The financial establishments that stood to gain from digital currencies were quick on the uptake, but the groups tasked with oversight were responding to changing conditions and new developments with the grace of a grandparent still giftwrapping cabbage patch dolls for the kids' 35th birthdays.  The GAO points out that, across three years, the IRS was trying to garner clues from the 900 people that had self-reported Bitcoin capital gains. That's right - from 2013 to 2015, nearly a thousand god-fearing Americans had the saintly humility to self-report their bitcoin earnings to the feds, and it took three years of analysis for those feds to deduce that there might be more out there going unreported. 

Kudos, by the way, to those 900 honorable people who attempted to watch out for the watchmen while the watchmen weren't even watching.

In these years since, the spectrum of cryptocurrencies has exploded and the applications of game currencies has become strangely homogenized.  Convertible game currencies like Warcraft gold persist, but they are the exception rather than the rule. Publishers have found that stifling a cross-player economy gives them a better control over the experience and far less accountability for what is done with that money.  Fortnite follows this modern standard; real currency is an aggressively optimized one-way flow from player to publisher, with no convertible gains to tax. The IRS has long since missed the boat on game currencies.

Why, then, did they so recently and so awkwardly collide with cryptocurrencies in the revenue service's jumbled mind?  This, my friend, is the beginning of the Dumb Singularity: Desperation and technological-illiteracy have finally boiled over, and the bureau is trying to play catch-up on the years that have passed it by.  They may have smoothed over the initial blunder, but this is indicative of their intent to move forward with a more active hand, and the broad use the phrase "virtual currency" means that more blunders lie ahead. 

The GAO excoriated them for their slowness, vagueness, and all-around wishy-washiness in these regards, but to some extent it was not the IRS's fault.  The organization has struggled under budget cuts and a dangerous lack of new blood, and yes, you may read that as younger-and-more-savvy blood. It was that same old blood that struggled to make any headway with their internal Virtual Currency Issues Team in 2013 and still wasn't seriously analyzing self-reported data from major crypto exchanges even into 2016.  Some gentle flame finally reached their backsides sometime after, because by 2018 they were beginning to proactively reach out to users with obvious crypto gains and attempting to secure accurate reporting.

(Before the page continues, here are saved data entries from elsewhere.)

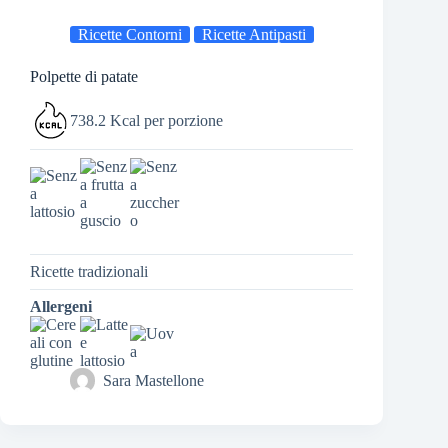
Ricette Contorni
Ricette Antipasti
Polpette di patate
738.2 Kcal per porzione
Ricette tradizionali
Allergeni
Sara Mastellone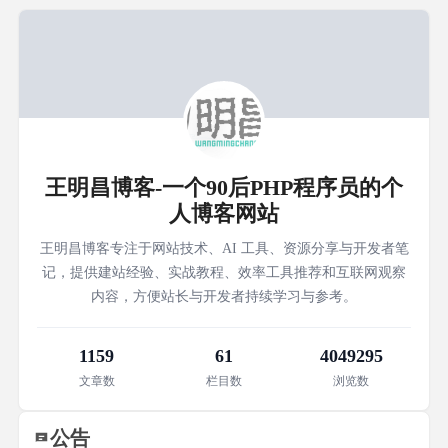
王明昌博客-一个90后PHP程序员的个
人博客网站
王明昌博客专注于网站技术、AI 工具、资源分享与开发者笔
记，提供建站经验、实战教程、效率工具推荐和互联网观察
内容，方便站长与开发者持续学习与参考。
1159
61
4049295
文章数
栏目数
浏览数
公告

Now, with the end of tax year 2019 upon us, they are finally facing the ontological conundrum at the center of the Dumb Singularity: What is the Enforceable Definition of "Virtual Currency?"  What will distinguish between play money and dangerous money? While they dragged their feet comprehending the question, the answers have gotten only more muddled as technology blazed trails forward with no policy guidance.  This year, game currencies are completely surpassing retail purchases as the primary source of publisher revenue and most of them aren't convertible or taxable; most, but not all.  The IRS's complacency left it with a massive ecosystem to sift through and a lack of reliable, literate talent to do it.  If their random grab at the most obvious game currencies they could think of was any indication, there will be more broad and clumsy strokes before there are any real answers. 

The IRS has the unenviable task of writing a perfect definition in a language it can't seem to speak, all because they never got around the asking the question that I accidentally stumbled on twenty years ago. 

When my 13-year-old self spent 10 bucks on eBay for a wealth of obviously hacked Phantasy Star Online loot, I wondered: What laws can actually apply to the man who Game-Genies his paychecks?